L’indagine è scaturita da alcuni controlli effettuati su una platea ben più ampia fatta di 75 soggetti tutti ritenuti autori di plurime condotte illecite in danno dell’I.N.P.S., finalizzate a conseguire l’indebita percezione di pensioni di invalidità, sussidi o benefici di natura previdenziale e assistenziale non dovuti.
La Guardia di finanza di Reggio Calabria ha sequestrato 350.000 euro a 15 persone tutte indagate a vario titolo, per reati di falso e truffa ai danni dello Stato.
L’indagine è scaturita da alcuni controlli effettuati su una platea ben più ampia fatta di 75 soggetti tutti ritenuti autori di plurime condotte illecite in danno dell’I.N.P.S., finalizzate a conseguire l’indebita percezione di pensioni di invalidità, sussidi o benefici di natura previdenziale e assistenziale non dovuti.
In particolare nel 2020 le Fiamme Gialle avevano eseguito una perquisizione nell’abitazione di un infermiere presso il Grande Ospedale Metropolitano di Reggio Calabria; a casa sua erano stati trovati i timbri riconducibili ad Amministrazioni Pubbliche nonché a medici in servizio presso l’ospedale reggino e altri ospedali della città metropolitana, documentazione sanitaria di vario tipo (referti medici, analisi cliniche, certificati, tracciati cardiologici, cd rom contenenti esami strumentali riferiti a diversi soggetti, ricettari medici), oltre a fotocopie di carte di identità di soggetti residenti nel territorio cittadino, alcune di esse in bianco, con la sola indicazione del numero identificativo, istanze volte a ottenere la pensione di invalidità indirizzate all’I.N.P.S. con relativi esiti e documentazione palesemente artefatta, che si presentava sotto forma di ritagli o parti di ulteriori documenti modificati con correttori coprenti, stampe su carta priva di intestazione, fogli riproducenti timbri e firme.

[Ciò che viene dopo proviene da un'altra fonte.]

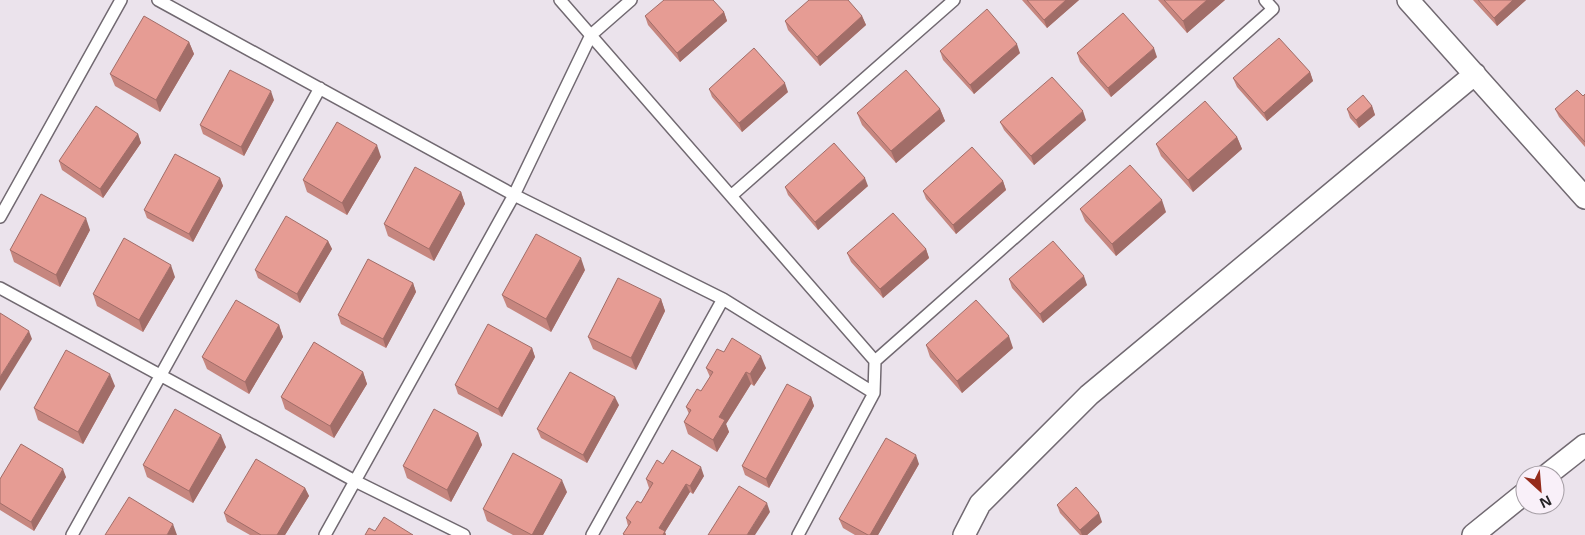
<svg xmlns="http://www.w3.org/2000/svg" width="1585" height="535" font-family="'Open Sans',sans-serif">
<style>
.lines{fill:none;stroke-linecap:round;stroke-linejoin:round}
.lane-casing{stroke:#716971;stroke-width:14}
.street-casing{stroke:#716971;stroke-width:24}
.lane{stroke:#fff;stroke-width:11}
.street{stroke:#fff;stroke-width:21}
.wall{fill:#c6867f}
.shaded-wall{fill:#a16d68}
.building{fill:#e69c94;stroke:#a16d68}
</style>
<rect width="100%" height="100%" fill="#ebe3ec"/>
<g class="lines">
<defs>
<path id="lane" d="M158 0 514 195 723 299 874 393 798 535
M560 0 875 361 1273 9 1265 0
M731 196 954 0
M0 217 121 0
M0 288 355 481 464 535
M874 393 875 361
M72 535 320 88
M325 535 514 195 591 35 631 0
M592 535 723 299"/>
<path id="street" d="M1408 0 1585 198
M1547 475 1585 445
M964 535 980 504 1089 395 1475 74
M1473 535 1525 493"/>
</defs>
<use href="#lane" class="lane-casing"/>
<use href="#street" class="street-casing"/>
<use href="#lane" class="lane"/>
<use href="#street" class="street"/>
</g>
<path class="wall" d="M1022 0H1079L1047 28Z
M1158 0H1225L1187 33Z
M1473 0H1526L1497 26Z
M724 12 727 21 680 62 648 25 645 16Z
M862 16 866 25 820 66 788 30 785 21Z
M189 42 194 54 160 112 115 86 110 74Z
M940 51 1020 53 974 94 943 60Z
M1077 53 1157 57 1111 97 1080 62Z
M1310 72 1313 81 1267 121 1237 87 1233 78Z
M709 89 788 92 742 132 712 97Z
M1585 94V147L1559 117 1555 109 1583 96Z
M274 100 244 156 203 134 200 125Z
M1372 106 1375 115 1359 128 1350 118 1347 109Z
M940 109 945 121 896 163 862 125 857 113Z
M1086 120 1034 165 1004 130 1000 122Z
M138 134 141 143 103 198 62 170 59 161Z
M1237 137 1242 149 1193 192 1161 156 1156 144Z
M381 157 347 215 307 192 303 180Z
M220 178 223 186 193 242 147 218 144 210Z
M1003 181 1006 190 956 234 926 199 923 191Z
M868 186 818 230 788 195 785 187Z
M461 192 465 204 434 261 388 236 384 224Z
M1080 209 1166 212 1116 256 1085 221Z
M90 230 60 287 14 262 10 250Z
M328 241 332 249 300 303 258 278 255 270Z
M926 249 929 258 883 298 851 262 847 253Z
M585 270 551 332 507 307 502 295Z
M175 277 143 332 97 306 93 294Z
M1009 279 1087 285 1043 323 1012 288Z
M413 283 416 292 386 348 341 324 338 315Z
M661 299 665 311 636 370 593 349 588 337Z
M279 325 283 337 249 394 207 369 202 357Z
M926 345 1013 348 962 393 930 357Z
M532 348 535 357 502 417 458 394 455 385Z
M724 352 766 368 754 386 751 384 726 424 729 432 717 452 688 434 684 422 689 414 686 407 701 391 710 377 706 368Z
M363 372 367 384 334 438 285 409 281 397Z
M115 386 83 444 38 420 34 408Z
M811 397 814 406 769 488 745 475 742 466Z
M619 405 587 463 541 438 537 429Z
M478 433 482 445 451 502 407 478 403 466Z
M226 447 193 503 147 477 143 465Z
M663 464 704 476 693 494 690 492 665 532 666 535H624L623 534 628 526 626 518 641 503 649 488 646 479Z
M919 464 878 535H855L843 528 839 519Z
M66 477 34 531 0 510V479Z
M305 488 309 496 285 535H250L227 522 224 513Z
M567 492 543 535H513L487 521 483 509Z
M1057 505 1102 522 1087 535H1080L1060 513Z"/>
<path class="shaded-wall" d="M1066 0H1079L1047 28 1044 20Z
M1207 0H1225L1187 33 1183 21Z
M1513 0H1526L1497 26 1494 18Z
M724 12 727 21 680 62 677 53Z
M862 16 866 25 820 66 817 57Z
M189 42 194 54 160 112 156 100Z
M1017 44 1020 53 974 94 970 85Z
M1154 48 1157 57 1111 97 1108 88Z
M1310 72 1313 81 1267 121 1264 113Z
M785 83 788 92 742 132 739 123Z
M271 91 274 100 244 156 241 147Z
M1372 106 1375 115 1359 128 1356 120Z
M940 109 945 121 896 163 891 151Z
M1083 111 1086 120 1034 165 1031 156Z
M138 134 141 143 103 198 100 189Z
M1237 137 1242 149 1193 192 1188 180Z
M377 145 381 157 347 215 342 203Z
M220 178 223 186 193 242 189 234Z
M865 178 868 186 818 230 815 222Z
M1003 181 1006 190 956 234 953 225Z
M461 192 465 204 434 261 429 249Z
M1162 200 1166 212 1116 256 1112 244Z
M86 218 90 230 60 287 56 275Z
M328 241 332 249 300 303 297 294Z
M926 249 929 258 883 298 880 289Z
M581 258 585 270 551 332 546 319Z
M171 265 175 277 143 332 139 320Z
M1084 276 1087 285 1043 323 1040 314Z
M413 283 416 292 386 348 383 339Z
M661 299 665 311 636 370 631 358Z
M279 325 283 337 249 394 245 382Z
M29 331 32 339 0 391V377Z
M1009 336 1013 348 962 393 957 381Z
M532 348 535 357 502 417 498 409Z
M761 356 766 368 754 386 750 374Z
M363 372 367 384 334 438 330 426Z
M746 372 751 384 726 424 729 432 717 452 713 440 719 417Z
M110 374 115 386 83 444 78 432Z
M615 397 619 405 587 463 583 455Z
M811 397 814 406 769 488 766 479Z
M478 433 482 445 451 502 447 490Z
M221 435 226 447 193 503 189 491Z
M916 455 919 464 878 535H870Z
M701 467 704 476 693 494 690 486Z
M63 469 66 477 34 531 31 522Z
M562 480 567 492 543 535H532Z
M686 484 690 492 665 532 666 535H661L659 528Z
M305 488 309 496 285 535H277Z
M767 503 770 512 755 535H747Z
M1099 513 1102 522 1087 535H1082L1080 530Z
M173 524 177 535H167Z"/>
<path class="building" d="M664 0H713L724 12 677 53 645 16Z
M809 0H848L862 16 817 57 785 21Z
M1027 0H1066L1044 20Z
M1164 0H1207L1183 21Z
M1478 0H1513L1494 18Z
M987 9 1017 44 970 85 940 51Z
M1123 13 1154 48 1108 88 1077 53Z
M144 16 189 42 156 100 110 74Z
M1279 38 1310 72 1264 113 1233 78Z
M754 48 785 83 739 123 709 89Z
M230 70 271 91 241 147 200 125Z
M906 70 940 109 891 151 857 113Z
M1052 77 1083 111 1031 156 1000 122Z
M1577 90 1583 96 1585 94V142L1555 109Z
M1363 95 1372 106 1356 120 1347 109Z
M1205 101 1237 137 1188 180 1156 144Z
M96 106 138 134 100 189 59 161Z
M337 122 377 145 342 203 303 180Z
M834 143 865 178 815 222 785 187Z
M972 147 1003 181 953 225 923 191Z
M175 154 220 178 189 234 144 210Z
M1130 165 1162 200 1112 244 1080 209Z
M415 167 461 192 429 249 384 224Z
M41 194 86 218 56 275 10 250Z
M893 213 926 249 880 289 847 253Z
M286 216 328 241 297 294 255 270Z
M536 234 581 258 546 319 502 295Z
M124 238 171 265 139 320 93 294Z
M1053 241 1084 276 1040 314 1009 279Z
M368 259 413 283 383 339 338 315Z
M618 278 661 299 631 358 588 337Z
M236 300 279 325 245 382 202 357Z
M976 300 1009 336 957 381 926 345Z
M0 313 29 331 0 377Z
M488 324 532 348 498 409 455 385Z
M732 338 761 356 750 374 746 372 719 417 725 420 713 440 684 422 691 410 686 407 697 389 701 391 713 372 706 368 717 349 724 352Z
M314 342 363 372 330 426 281 397Z
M66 350 110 374 78 432 34 408Z
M570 372 615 397 583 455 537 429Z
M787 384 811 397 766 479 742 466Z
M175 409 221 435 189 491 143 465Z
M434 409 478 433 447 490 403 466Z
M886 438 916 455 870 535H868L839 519Z
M21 444 63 469 31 522 0 503V479Z
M672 450 701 467 690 486 686 484 659 528 665 531 663 535H625L623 534 631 522 626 518 637 501 641 503 653 483 646 479 657 460 663 464Z
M513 453 562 480 532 535 483 509Z
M256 459 305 488 277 535H261L224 513Z
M739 486 767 503 747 535H708Z
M1076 487 1099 513 1080 530 1057 505Z
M129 497 173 524 167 535H105Z
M384 517 413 535H365L369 528 375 531Z"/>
<g transform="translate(1540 490) rotate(154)"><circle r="24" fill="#f9f0f9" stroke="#a59ea5"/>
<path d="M0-4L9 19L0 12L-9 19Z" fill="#952b1b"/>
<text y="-8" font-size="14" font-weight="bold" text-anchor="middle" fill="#262326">N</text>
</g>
</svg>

Tutto questo materiale ha fatto insospettire i finanzieri che hanno svolto controlli più approfonditi che hanno permesso di accertare come l’infermiere e gli altri destinatari del sequestro avessero utilizzato atti falsi di natura pubblica finalizzati all’ottenimento di pensioni di invalidità e di sussidi o benefici di natura previdenziale e assistenziale, inducendo in errore, in questo modo, gli Enti destinatari delle istanze, sull’effettiva sussistenza dei requisiti necessari per la loro concessione.
Le investigazioni consentivano di appurare, inoltre, come una parte degli indagati avesse presentato le false certificazioni per ottenere un ingiusto profitto rappresentato da altri benefici o vantaggi quali, ad esempio, la fornitura gratuita di protesi, l’iscrizione alle liste “cosiddette categorie protette” per il collocamento obbligatorio, agevolazioni fiscali per l’acquisto di mezzi di trasporto, esenzione dal pagamento del ticket sanitario, priorità nelle graduatorie per l’assegnazione di alloggi popolari, congedi straordinari retribuiti per cure fino a trenta giorni annuali, aumento della percentuale di invalidità.
Tutti gli altri soggetti coinvolti dall’indagine sono stati indagati anche per frode processuale per aver utilizzato le false certificazioni dianzi accennate nell’ambito di ricorsi proposti innanzi al Tribunale Civile – Sezione Lavoro a seguito di istanze di sussidio inizialmente non accolte, al fine di indurre in errore i periti nominati dal Giudice sull’effettiva sussistenza, in capo ai richiedenti, delle patologie necessarie all’ottenimento delle indennità e dei benefici suindicati.